Ülkemizden Nepal’e karayolu ile gitmek için 2 seçeneğimiz var diyebiliriz, ilki kuzeyden Türki Cumhuriyetler’den geçip Çin’e girerek, ikincisi ise İran, Pakistan ve Hindistan rotasını izleyerek. Çin’e girmek hem maddi açıdan hem de evrak işlerinin karışıklığından ötürü pek tercih edilmiyor, Çin’de kendi aracınızı kullanmak istiyorsanız maalesef bir rehber kiralamak zorundasınız. Bu durumda güney rotasını seçip yol boyunca ne gibi farklılıklar yaratabilirim diye çalışmaya başladım. Planım ülkemizi hızla geçip İran sınırına varmaktı, sınırı geçtikten sonra Hazar kıyılarından Tahran’a ulaşıp Demavend dağının eteklerinden geçip Meşhed’de bir mola vermekti. Sırasıyla İran’ın Türkmenistan, Afganistan ve Pakistan sınır çizgilerini takip edip Pakistan’a giriş yaptıktan sonra hedefim hızlıca Hindistan’a geçip Keşmir bölgesine çıkmaktı. Keşmir’den batıya doğru gidip Nepal’e geçişi ise en batısındaki sınır kapısından yapmayı planlıyordum. Aslında Pakistan’da Karakoram yoluna çıkmayı çok istiyordum, araştırmalarımı da bu yönde yapıyordum fakat 22 Haziran 2013 günü acı bir haber ile şoka girmiştim. Ünlü tırmanışçımız Tunç Fındık Nanga Parbat dağına tırmanmak için bölgede bulunuyordu, ve bir gece dağın anakampını basan teröristler 11 kişiyi kurşuna dizmişlerdi, Tunç ise 6100 Metredeki kampta olduğu için olaydan habersizdi. Neyseki dostumuza hiçbirşey olmamıştı fakat bu bölgede terörist saldırılar pek olmuyordu ve ortalık epey karışmıştı, yakınlarımın bu olaydan sonra ricaları üzerine Karakoram yolunu başka bir bahara bırakma kararı almıştım.

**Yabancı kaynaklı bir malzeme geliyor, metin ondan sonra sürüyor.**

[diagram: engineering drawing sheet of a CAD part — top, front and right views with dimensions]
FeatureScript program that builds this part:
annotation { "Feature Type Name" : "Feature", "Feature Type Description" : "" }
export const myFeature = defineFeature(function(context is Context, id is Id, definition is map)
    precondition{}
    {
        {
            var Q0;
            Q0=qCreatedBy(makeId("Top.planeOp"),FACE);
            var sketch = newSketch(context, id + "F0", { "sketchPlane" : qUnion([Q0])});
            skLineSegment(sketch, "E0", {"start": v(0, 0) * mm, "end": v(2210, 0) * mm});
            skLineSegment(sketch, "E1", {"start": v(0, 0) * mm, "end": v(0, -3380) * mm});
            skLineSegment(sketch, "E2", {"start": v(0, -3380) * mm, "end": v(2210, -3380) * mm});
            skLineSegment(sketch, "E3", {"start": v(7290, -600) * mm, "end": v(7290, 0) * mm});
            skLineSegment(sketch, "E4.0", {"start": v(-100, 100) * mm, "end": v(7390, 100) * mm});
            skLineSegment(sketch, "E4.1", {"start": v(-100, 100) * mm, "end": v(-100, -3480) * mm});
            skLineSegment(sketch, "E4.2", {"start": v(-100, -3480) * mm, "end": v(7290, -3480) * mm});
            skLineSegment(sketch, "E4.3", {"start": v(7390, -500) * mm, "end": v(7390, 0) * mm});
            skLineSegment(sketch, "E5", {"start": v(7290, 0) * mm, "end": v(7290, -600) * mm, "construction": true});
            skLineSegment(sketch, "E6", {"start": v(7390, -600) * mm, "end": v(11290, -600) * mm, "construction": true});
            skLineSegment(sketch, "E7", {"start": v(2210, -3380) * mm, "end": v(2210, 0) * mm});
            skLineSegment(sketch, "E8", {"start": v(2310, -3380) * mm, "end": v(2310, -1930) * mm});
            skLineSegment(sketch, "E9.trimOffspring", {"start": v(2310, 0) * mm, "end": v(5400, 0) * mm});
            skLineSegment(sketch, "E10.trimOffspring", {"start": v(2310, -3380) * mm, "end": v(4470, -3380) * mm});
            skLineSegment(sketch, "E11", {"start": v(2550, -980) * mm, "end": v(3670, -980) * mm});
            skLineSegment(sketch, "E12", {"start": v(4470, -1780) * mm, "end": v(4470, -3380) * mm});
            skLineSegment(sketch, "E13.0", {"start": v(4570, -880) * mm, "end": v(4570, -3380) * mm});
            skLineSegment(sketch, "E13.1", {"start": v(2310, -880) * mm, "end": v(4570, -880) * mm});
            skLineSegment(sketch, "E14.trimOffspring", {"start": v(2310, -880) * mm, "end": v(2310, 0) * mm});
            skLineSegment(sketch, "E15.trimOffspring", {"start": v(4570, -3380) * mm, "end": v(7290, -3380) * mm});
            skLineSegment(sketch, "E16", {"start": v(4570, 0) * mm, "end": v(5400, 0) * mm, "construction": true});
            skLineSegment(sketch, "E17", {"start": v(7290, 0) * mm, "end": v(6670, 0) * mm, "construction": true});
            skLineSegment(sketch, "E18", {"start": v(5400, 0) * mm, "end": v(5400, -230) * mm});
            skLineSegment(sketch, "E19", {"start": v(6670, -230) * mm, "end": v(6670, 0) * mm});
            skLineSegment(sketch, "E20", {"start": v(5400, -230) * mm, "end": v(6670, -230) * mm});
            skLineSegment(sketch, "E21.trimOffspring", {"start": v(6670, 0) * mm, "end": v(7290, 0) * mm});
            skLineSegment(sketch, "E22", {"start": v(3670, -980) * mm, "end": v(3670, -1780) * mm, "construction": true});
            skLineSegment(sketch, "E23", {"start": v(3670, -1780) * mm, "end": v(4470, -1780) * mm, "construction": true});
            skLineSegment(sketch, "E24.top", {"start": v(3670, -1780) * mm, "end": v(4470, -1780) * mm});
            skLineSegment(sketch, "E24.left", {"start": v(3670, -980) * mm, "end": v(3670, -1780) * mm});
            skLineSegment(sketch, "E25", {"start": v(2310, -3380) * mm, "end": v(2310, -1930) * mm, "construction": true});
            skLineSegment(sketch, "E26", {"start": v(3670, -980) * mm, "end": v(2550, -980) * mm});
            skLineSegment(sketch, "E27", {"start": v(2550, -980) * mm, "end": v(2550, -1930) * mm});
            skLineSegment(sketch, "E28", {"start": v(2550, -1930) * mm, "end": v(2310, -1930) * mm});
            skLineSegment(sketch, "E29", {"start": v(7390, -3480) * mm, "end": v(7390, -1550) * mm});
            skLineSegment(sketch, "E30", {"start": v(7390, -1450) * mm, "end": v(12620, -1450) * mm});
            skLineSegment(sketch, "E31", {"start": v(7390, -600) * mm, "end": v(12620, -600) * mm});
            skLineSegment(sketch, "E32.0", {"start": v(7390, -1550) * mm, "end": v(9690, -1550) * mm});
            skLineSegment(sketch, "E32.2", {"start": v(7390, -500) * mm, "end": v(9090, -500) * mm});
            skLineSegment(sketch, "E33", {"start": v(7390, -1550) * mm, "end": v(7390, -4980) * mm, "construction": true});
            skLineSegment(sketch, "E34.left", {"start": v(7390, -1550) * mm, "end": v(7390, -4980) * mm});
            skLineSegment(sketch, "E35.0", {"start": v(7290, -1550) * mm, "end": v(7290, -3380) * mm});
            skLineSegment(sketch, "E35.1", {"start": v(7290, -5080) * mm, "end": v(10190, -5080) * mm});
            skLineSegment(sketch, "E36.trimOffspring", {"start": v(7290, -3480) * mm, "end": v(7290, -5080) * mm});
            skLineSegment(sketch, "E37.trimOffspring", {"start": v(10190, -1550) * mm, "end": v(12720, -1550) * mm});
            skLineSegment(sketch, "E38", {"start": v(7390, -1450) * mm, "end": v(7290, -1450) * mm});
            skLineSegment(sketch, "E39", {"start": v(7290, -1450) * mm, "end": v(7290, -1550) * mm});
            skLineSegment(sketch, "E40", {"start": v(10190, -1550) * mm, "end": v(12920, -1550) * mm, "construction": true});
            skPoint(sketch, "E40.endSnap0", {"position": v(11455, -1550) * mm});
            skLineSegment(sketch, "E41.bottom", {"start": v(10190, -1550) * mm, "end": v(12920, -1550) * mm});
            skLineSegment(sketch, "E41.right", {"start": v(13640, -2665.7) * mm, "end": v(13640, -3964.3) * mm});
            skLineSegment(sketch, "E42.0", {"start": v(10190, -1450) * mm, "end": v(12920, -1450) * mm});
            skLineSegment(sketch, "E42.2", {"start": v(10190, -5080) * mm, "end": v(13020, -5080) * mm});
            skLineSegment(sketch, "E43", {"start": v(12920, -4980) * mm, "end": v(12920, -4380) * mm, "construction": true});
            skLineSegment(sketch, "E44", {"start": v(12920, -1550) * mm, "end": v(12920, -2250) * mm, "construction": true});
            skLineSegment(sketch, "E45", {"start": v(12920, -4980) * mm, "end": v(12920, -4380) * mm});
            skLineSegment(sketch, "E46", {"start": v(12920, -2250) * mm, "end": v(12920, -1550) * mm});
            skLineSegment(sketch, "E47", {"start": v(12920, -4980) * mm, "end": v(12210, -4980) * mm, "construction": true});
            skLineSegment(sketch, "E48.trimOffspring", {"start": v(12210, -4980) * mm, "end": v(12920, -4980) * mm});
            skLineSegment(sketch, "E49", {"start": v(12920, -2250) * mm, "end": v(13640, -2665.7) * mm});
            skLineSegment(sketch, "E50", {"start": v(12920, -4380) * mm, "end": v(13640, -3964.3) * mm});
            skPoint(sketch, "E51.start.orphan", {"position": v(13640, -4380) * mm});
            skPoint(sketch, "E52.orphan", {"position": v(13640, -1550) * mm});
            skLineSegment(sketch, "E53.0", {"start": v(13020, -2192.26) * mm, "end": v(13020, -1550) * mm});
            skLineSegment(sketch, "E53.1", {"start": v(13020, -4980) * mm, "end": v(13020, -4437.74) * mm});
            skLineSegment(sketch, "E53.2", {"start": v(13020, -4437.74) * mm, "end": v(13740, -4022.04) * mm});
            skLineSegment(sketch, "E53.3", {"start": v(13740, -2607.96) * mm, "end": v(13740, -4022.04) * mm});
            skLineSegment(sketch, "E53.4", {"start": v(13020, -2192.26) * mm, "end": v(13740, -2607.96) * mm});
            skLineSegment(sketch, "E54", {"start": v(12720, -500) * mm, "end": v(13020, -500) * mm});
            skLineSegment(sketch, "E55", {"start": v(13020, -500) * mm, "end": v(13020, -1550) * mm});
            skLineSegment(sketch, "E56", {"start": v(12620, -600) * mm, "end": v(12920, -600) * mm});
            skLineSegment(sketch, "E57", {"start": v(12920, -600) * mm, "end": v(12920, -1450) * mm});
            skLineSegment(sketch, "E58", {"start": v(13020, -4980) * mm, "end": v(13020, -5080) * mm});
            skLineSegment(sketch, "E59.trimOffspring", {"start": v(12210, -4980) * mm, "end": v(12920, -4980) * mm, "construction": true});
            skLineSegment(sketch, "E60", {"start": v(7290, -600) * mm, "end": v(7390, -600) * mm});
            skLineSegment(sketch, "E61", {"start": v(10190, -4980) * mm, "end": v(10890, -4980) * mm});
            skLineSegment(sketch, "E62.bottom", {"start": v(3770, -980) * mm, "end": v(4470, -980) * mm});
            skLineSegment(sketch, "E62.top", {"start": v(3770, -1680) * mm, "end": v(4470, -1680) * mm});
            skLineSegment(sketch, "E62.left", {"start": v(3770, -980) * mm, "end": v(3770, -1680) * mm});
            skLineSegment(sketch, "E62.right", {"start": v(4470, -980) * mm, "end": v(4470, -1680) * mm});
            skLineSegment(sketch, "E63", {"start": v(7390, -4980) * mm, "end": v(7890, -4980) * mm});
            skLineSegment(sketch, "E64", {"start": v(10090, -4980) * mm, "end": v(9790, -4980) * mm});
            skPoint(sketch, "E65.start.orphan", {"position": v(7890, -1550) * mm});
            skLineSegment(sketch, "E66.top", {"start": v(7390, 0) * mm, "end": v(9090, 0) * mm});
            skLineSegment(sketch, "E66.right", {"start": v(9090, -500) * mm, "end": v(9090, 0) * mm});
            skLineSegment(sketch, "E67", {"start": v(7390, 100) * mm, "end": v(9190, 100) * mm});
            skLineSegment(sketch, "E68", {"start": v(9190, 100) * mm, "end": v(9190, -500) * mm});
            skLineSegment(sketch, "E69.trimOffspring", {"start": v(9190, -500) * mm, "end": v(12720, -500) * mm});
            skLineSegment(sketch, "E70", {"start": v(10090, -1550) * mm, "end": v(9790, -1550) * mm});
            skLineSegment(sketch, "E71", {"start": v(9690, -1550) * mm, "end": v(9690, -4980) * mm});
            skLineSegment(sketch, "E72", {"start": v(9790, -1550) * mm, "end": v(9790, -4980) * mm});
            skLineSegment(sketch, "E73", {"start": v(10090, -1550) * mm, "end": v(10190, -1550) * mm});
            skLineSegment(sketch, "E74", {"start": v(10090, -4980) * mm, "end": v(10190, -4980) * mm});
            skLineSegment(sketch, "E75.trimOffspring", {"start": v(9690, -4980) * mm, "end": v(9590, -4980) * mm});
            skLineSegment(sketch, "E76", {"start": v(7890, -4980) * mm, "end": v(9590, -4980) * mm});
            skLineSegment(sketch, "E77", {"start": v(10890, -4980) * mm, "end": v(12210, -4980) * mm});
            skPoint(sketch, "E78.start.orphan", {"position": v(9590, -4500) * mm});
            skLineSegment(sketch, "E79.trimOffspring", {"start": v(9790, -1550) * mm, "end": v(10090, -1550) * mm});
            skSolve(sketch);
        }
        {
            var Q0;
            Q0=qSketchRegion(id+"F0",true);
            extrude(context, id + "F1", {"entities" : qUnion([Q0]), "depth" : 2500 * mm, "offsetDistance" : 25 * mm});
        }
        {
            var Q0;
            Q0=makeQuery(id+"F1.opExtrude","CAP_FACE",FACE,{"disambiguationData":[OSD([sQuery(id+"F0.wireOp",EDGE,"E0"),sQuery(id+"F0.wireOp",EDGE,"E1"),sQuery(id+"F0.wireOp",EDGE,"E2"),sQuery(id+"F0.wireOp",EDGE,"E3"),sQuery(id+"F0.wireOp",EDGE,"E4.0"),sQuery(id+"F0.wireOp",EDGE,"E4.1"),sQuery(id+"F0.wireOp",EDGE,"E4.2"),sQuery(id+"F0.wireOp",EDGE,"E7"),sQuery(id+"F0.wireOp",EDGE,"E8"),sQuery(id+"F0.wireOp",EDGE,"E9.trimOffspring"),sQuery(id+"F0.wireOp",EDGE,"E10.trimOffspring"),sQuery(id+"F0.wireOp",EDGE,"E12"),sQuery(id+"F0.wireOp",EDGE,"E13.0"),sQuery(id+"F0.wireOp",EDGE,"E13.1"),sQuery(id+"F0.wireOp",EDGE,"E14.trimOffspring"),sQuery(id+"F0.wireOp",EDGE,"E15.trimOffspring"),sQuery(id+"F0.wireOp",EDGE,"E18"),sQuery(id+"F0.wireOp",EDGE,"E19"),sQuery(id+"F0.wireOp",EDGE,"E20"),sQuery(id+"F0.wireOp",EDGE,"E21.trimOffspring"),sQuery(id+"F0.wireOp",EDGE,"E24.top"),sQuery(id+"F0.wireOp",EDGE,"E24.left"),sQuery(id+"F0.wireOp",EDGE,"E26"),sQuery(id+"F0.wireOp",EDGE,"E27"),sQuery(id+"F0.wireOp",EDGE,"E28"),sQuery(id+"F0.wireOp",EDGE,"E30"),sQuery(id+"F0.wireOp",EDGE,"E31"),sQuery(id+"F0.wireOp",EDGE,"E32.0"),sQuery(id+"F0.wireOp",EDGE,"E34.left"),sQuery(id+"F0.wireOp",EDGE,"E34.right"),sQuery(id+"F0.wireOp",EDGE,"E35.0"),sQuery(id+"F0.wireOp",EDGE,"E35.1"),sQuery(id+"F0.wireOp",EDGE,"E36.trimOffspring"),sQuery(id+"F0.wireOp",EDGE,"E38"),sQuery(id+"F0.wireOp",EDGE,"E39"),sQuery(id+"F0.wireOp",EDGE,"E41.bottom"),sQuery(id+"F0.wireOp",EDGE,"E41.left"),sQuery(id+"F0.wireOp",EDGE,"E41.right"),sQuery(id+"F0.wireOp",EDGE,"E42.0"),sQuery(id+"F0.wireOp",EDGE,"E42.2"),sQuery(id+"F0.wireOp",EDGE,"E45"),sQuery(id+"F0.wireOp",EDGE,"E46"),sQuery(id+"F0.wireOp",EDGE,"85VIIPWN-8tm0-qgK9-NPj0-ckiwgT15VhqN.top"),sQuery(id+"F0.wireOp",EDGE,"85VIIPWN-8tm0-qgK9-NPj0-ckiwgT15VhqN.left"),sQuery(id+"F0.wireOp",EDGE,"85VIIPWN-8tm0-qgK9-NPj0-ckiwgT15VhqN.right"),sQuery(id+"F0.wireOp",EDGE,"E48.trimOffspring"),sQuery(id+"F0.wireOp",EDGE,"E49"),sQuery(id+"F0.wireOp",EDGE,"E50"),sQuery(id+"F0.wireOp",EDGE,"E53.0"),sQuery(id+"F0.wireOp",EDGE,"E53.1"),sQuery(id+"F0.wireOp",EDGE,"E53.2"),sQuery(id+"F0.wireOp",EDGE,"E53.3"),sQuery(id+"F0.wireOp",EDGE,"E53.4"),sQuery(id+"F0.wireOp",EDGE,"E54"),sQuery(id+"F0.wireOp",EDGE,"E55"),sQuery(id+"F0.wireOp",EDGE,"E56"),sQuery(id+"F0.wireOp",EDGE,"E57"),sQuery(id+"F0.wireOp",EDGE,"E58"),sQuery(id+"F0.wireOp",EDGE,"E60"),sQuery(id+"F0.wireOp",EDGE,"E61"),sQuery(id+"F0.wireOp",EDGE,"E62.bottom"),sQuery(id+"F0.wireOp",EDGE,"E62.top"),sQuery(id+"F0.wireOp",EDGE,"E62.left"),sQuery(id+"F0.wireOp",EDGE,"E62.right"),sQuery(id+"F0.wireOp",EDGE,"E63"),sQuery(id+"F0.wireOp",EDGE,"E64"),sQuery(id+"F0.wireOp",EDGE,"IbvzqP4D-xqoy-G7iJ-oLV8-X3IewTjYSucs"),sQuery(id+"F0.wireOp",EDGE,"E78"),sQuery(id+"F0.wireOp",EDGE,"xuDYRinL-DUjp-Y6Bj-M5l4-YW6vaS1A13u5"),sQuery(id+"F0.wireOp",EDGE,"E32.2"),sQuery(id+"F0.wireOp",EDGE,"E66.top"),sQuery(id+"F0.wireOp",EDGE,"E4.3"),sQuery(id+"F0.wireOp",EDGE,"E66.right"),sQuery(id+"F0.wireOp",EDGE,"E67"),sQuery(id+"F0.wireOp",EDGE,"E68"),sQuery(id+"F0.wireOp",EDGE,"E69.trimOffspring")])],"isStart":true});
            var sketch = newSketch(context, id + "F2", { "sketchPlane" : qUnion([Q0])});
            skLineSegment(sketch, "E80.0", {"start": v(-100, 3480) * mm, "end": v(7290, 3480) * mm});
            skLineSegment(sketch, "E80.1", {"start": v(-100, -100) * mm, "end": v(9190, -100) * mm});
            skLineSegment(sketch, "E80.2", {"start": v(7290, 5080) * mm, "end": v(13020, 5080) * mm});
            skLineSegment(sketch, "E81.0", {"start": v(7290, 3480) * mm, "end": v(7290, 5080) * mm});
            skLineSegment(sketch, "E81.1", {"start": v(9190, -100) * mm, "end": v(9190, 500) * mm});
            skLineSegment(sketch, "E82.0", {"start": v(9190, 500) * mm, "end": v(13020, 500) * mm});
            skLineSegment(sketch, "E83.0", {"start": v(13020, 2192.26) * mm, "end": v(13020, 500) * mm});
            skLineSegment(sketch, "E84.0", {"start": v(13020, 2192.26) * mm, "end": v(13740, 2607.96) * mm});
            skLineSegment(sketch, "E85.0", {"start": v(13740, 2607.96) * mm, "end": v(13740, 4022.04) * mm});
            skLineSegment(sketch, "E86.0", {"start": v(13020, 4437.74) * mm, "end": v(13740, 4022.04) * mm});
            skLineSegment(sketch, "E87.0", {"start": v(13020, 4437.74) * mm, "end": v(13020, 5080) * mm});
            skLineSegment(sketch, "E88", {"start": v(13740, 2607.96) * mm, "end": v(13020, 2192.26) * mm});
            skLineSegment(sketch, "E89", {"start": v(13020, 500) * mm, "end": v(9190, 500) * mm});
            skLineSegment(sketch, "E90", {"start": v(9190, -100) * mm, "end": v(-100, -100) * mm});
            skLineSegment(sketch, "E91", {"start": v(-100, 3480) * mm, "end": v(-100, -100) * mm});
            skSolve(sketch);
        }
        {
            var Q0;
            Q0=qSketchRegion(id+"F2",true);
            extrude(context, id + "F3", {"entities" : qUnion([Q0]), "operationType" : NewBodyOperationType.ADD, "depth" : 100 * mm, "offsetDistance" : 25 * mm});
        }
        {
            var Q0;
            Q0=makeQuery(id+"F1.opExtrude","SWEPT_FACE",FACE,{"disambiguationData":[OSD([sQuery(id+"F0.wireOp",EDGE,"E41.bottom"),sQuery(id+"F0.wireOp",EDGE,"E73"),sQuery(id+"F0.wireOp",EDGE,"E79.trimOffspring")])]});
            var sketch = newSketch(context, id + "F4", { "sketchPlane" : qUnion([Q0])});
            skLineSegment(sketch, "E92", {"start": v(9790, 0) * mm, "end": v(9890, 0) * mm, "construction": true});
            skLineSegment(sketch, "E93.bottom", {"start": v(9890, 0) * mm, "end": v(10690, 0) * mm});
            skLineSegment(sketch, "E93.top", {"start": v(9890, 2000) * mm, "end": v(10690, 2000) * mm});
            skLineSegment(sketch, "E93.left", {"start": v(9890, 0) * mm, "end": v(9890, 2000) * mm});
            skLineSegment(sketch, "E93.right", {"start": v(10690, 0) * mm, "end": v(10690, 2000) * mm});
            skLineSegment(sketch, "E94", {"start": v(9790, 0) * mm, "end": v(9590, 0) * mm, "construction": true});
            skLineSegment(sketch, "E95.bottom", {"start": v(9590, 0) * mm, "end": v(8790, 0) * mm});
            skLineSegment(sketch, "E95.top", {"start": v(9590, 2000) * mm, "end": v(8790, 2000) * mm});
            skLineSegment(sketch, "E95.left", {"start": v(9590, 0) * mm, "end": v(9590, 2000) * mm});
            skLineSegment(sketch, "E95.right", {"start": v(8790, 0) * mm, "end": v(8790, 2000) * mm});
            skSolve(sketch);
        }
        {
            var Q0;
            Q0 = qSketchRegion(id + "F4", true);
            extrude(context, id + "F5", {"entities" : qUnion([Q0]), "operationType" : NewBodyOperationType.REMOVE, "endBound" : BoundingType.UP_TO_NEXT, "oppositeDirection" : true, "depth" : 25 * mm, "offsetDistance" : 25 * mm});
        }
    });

Yolculuğumu piyasaya yeni sürülen Metzeler Karoo 3 ile yapmayı planlıyordum fakat maalesef bu lastik ülkemize bir türlü gelmedi. Ben de biraz yumuşak hamurlu olduğunu bilerek Enduro 3 Sahara modelini tercih ettim, kendini ispatlamış olan bu lastikten fazlasıyla memnundum.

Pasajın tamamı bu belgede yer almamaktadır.